In his testimony, Mr. Cook touted that the App Store was developer-friendly with 84% of apps paying zero commissions, and the remainder paying 15% or 30% of sales depending on the nature of their products. Lawmakers, however, called into question the lack of transparency in Apple’s app review process and lack of consistency in applying commission rates to third-party developers. In fact, their findings showed that developers have no way to know how Apple reviewed apps, and Apple’s decisions to approve or reject apps seemed arbitrarily “made up along the way”. In the EU, lawmakers recently instituted new rules requiring Apple to give developers a chance to appeal decisions to remove apps from the App Store and to provide greater transparency into ranking algorithms. I would expect similar requirements to be implemented in the US as well.
With respect to commissions, evidence showed that Apple made exceptions to its commission structure to favor larger developers, creating an uneven playing field for competition. Further, lawmakers were concerned that there was nothing stopping Apple from significantly raising commissions in the future. In their response, Apple stated that they haven’t changed the commission structure of the App Store since its launch (which is true) because they face fierce competition in attracting developers to the platform (which is laughable). Given that the only other real option to develop mobile apps is Android, its safe to say there isn’t that much “real” competition for talent. For further reading, Ben Thomson posted a fantastic analysis of antitrust issues in Apple’s App Store and how they evolved over time.

Key takeaways:

  • As the sole gatekeeper between app developers and users, Apple is accused of arbitrarily rejecting apps to benefit itself at the expense of developers
  • App developers are overly dependent on the App Store, which remains a closed system, giving Apple incentives to arbitrarily raise commissions as high as it wants in the future


The hearing was an opportunity for Congress to reveal the preliminary results of the past 12+ months of investigations rather than a chance to get to the bottom of any particular issue.

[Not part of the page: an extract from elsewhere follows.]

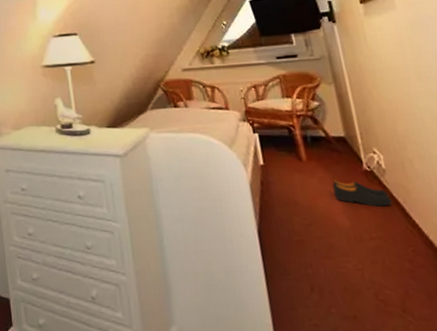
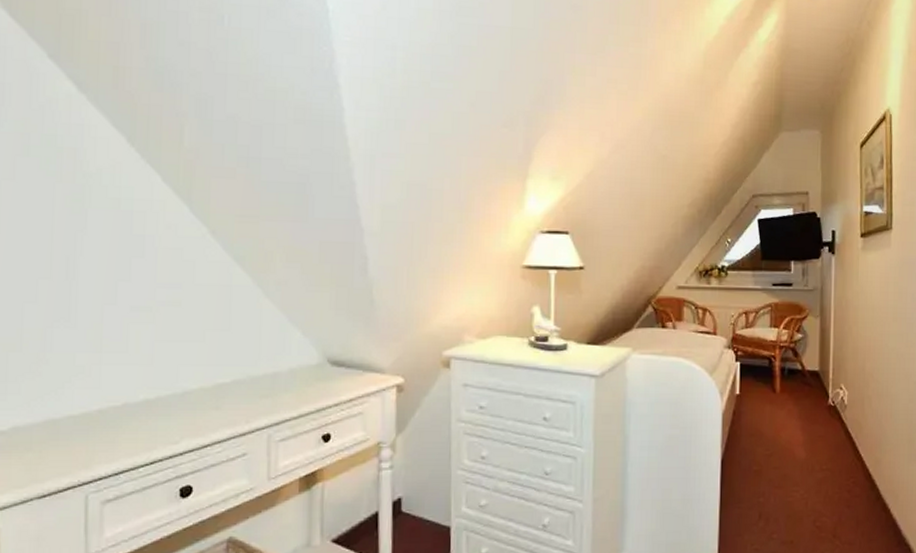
shoes: present [332,180,392,207] -> none [798,413,846,440]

Compared to earlier hearings, I was pleasantly surprised by the level of knowledge the lawmakers displayed about each of the different platforms, an indication that their investigations may bring forth real actions. However, questioning all four CEOs concurrently left many issues unaddressed due to a lack of time.

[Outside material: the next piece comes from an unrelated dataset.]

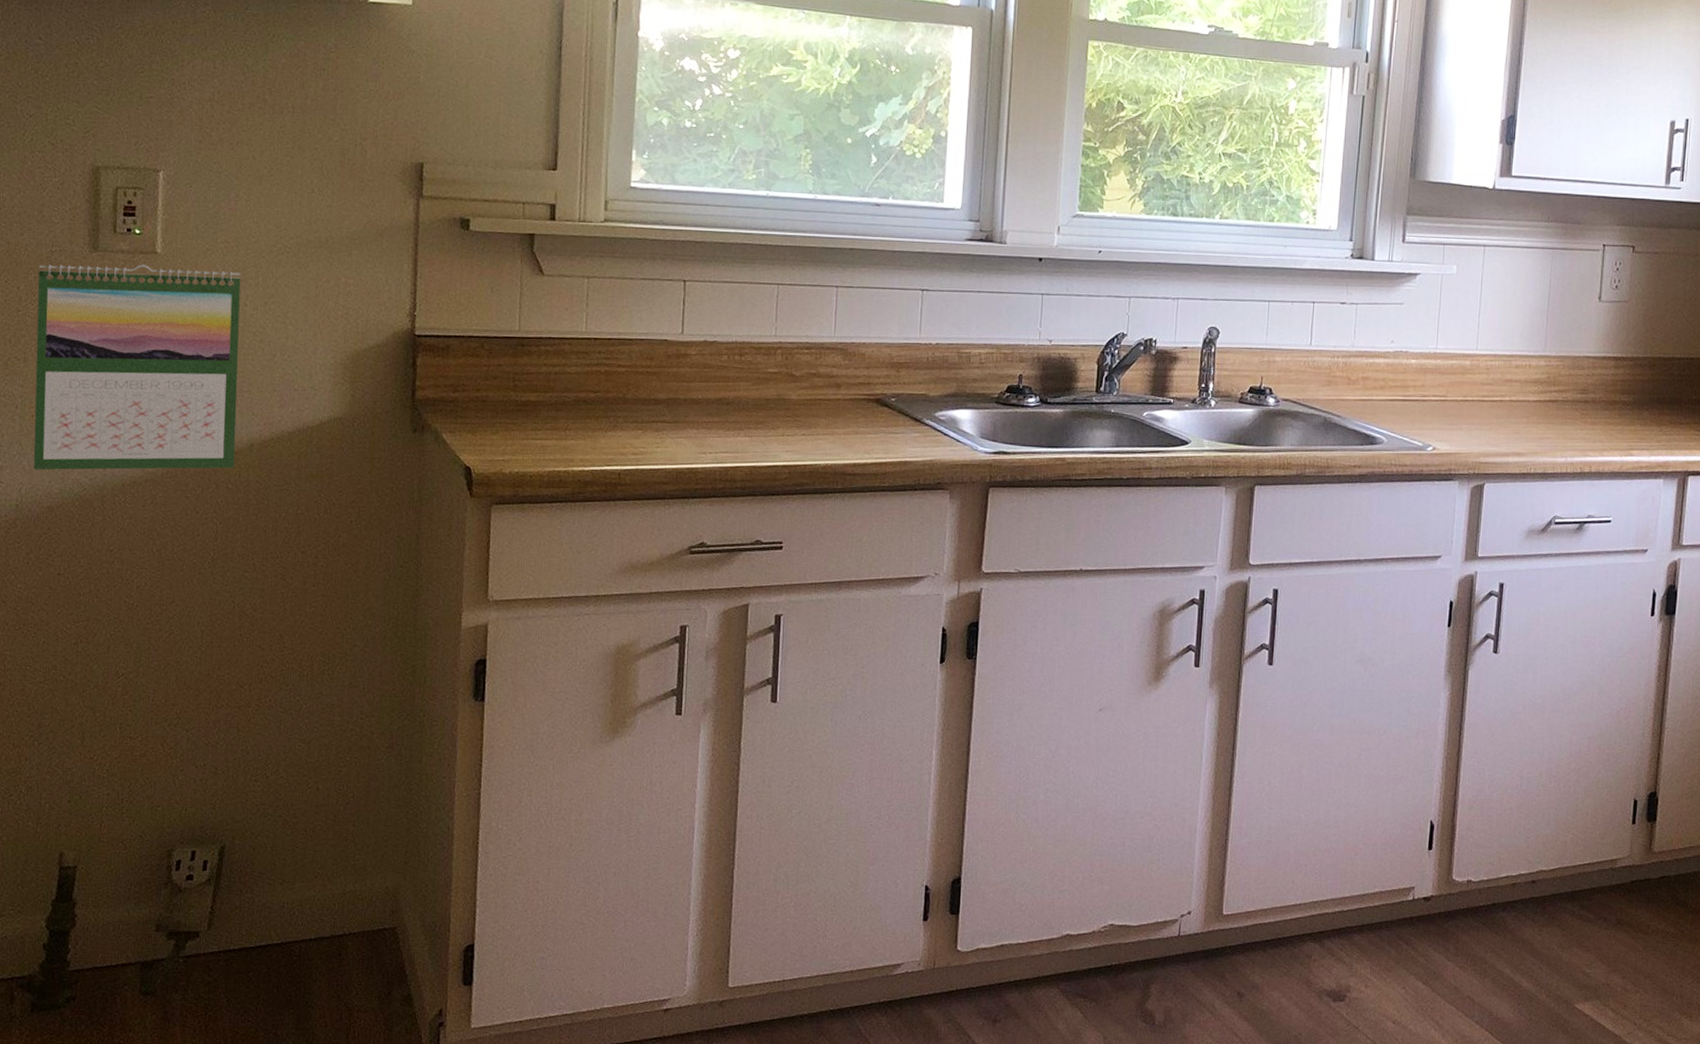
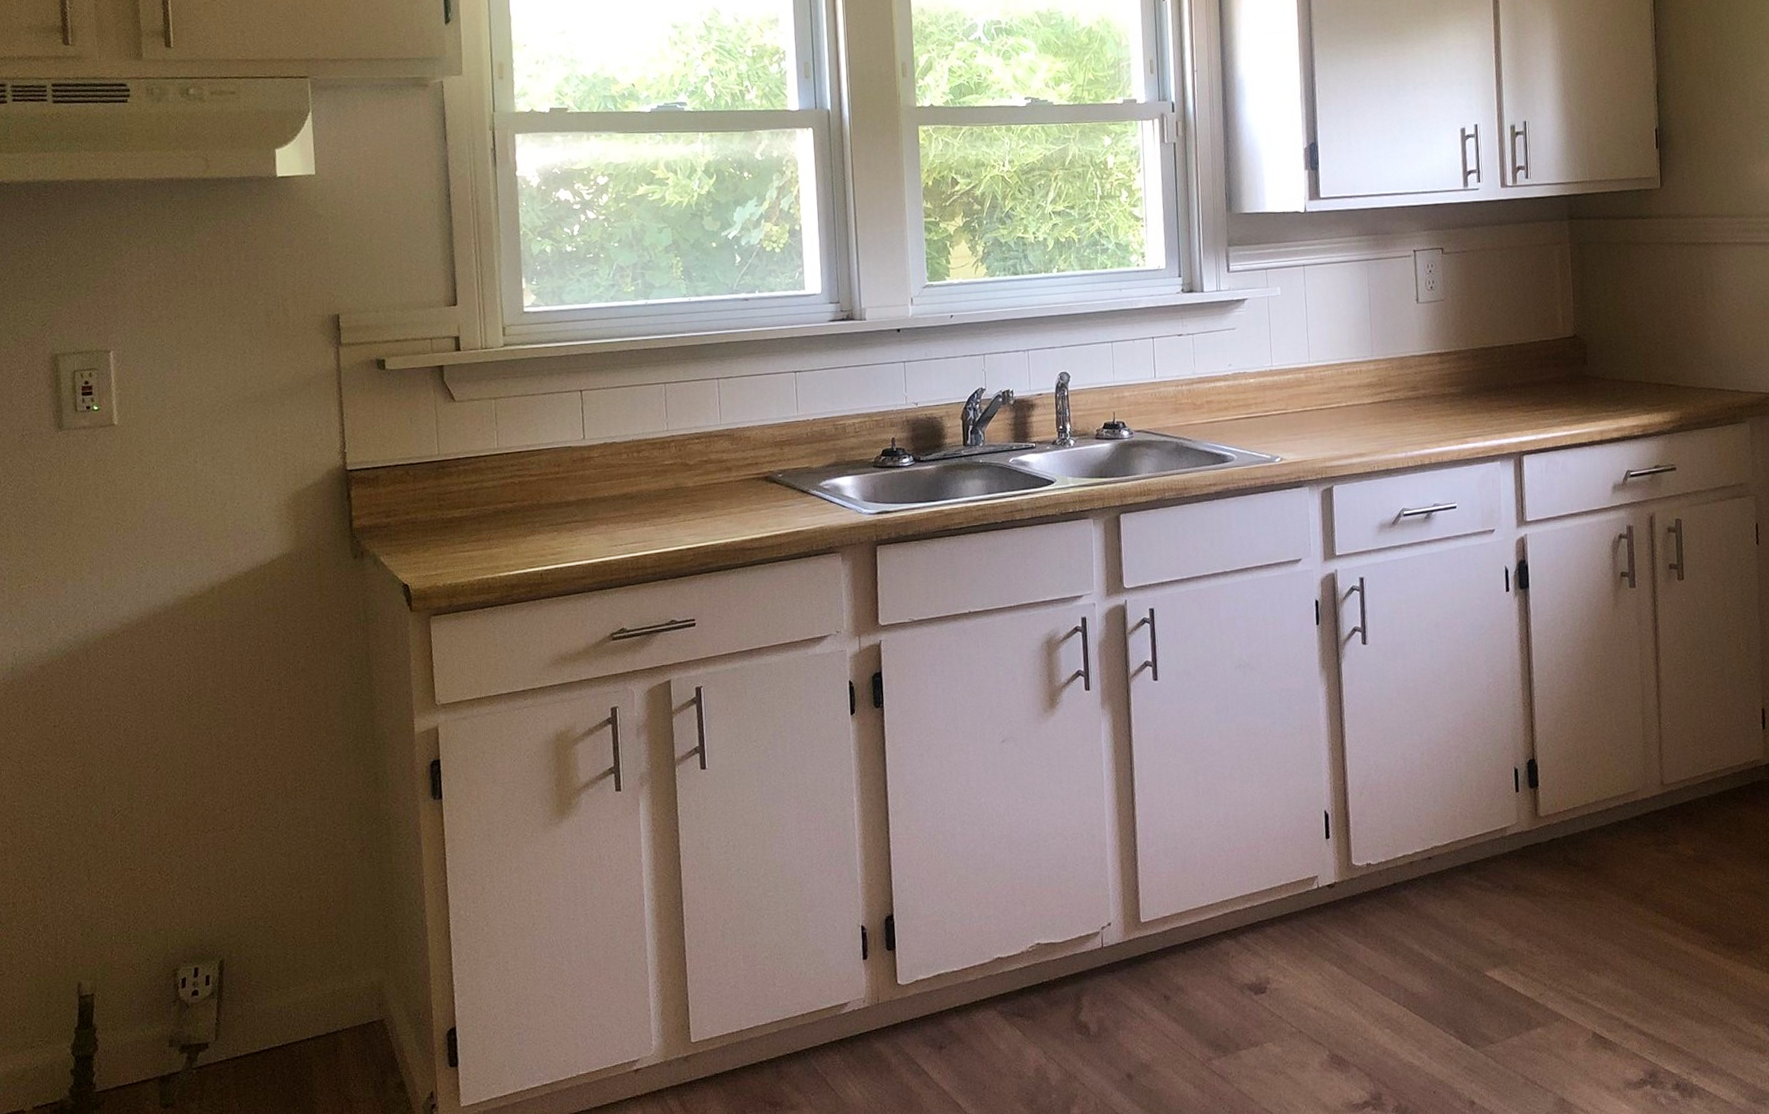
calendar: present [33,264,241,470] -> none [12,433,200,634]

For Messrs Pichai, Zuckerberg, Bezos, and Cook, the hearing gave insight into the political forces that can reasonably be expected to affect their enterprises over the next few years. Each faces a unique set of antitrust issues stemming from years of market dominance. In the short term, I expect each of these companies to increase their lobbying efforts to persuade lawmakers that they operate competitively in open marketplaces. Over the long term, there are questions about whether these companies can operate as they are currently structured.